Grenzkostenrechnung für Auto und ÖPNV
Leute, die schon ein Auto haben, rechnen pro Fahrt meist nur noch die Treibstoffkosten. Somit erscheint das Auto immer günstiger als der ÖPNV. Das wird häufig kritisiert, aber ganz falsch ist es auch nicht. Nur unvollständig.
Zuerst einmal einige Wörter, die wir brauchen werden: Das eine sind Fixkosten, die man also unabhängig von der Nutzung mit einer Sache hat. Das sind die Anschaffungskosten vom Auto und Steuern, in gewisser Weise auch die Versicherung. Dann gibt es die Grenzkosten, also jene Kosten die pro zusätzlichem Kilometer anfallen. Zuletzt haben wir die Gesamtkosten, also einfach alle Kosten, die insgesamt anfallen. Daraus kann man dann die Durchschnittskosten pro Kilometer errechnen, die eben nicht direkt die Grenzkosten sind.

(Datenauszüge)
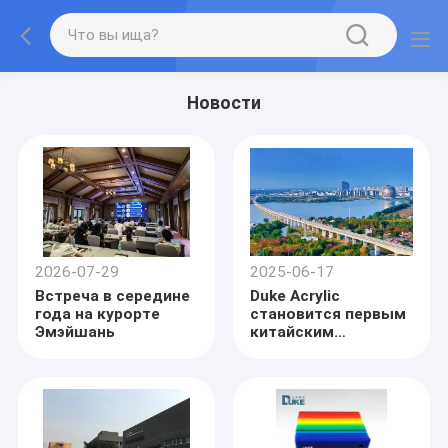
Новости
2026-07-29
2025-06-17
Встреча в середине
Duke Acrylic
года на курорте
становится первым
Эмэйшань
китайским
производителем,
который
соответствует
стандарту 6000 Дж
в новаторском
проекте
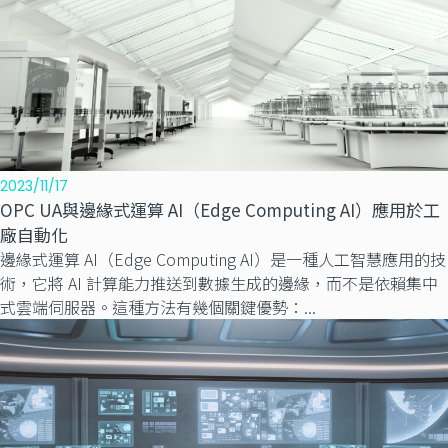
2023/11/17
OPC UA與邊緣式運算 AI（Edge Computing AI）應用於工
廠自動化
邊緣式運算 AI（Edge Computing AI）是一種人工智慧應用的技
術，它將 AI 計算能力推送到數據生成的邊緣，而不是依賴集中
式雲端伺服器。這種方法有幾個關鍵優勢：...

---

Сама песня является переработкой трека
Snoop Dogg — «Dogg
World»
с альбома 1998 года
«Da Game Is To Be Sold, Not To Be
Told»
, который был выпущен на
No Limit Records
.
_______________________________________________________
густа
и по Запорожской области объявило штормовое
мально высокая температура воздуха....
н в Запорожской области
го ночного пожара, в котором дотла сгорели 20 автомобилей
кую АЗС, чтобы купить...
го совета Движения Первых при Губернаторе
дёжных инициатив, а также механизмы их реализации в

(Aufgaben)
(a) Welche Kosten rechnen Menschen, die bereits ein Auto besitzen, laut dem Text zur Grenzkostenrechnung pro Fahrt meist nur noch?
(b) Schreiben Sie aus dem Text zur Grenzkostenrechnung die Stelle ab, die mit „Zuerst einmal einige“ beginnt und bis „die Grenzkosten sind.“ reicht.
(c) Führen Sie den Text zur Grenzkostenrechnung nach seinem letzten Satz weiter.

(Lösungen)
(a) Nur noch die Treibstoffkosten.

(b)
Zuerst einmal einige Wörter, die wir brauchen werden: Das eine sind Fixkosten, die man also unabhängig von der Nutzung mit einer Sache hat. Das sind die Anschaffungskosten vom Auto und Steuern, in gewisser Weise auch die Versicherung. Dann gibt es die Grenzkosten, also jene Kosten die pro zusätzlichem Kilometer anfallen. Zuletzt haben wir die Gesamtkosten, also einfach alle Kosten, die insgesamt anfallen. Daraus kann man dann die Durchschnittskosten pro Kilometer errechnen, die eben nicht direkt die Grenzkosten sind.

(c)
In den Diskussionen in den sozialen Medien wird häufig bemängelt, dass Autofahrer*innen immer nur auf die Treibstoffkosten schauen würden und ausblenden, dass das Auto ja hohe Anschaffungskosten haben. Die Autofahrer*innen bemängeln die hohen Kosten für Einzelfahrscheine beim ÖPNV. Da wird gegengehalten, dass man fairerweise ja das Abo rechnen muss. Wir müssen also mehrere Fälle betrachten, nämlich ob ein Auto vorhanden ist, und ob ein ÖPNV-Abo vorhanden ist.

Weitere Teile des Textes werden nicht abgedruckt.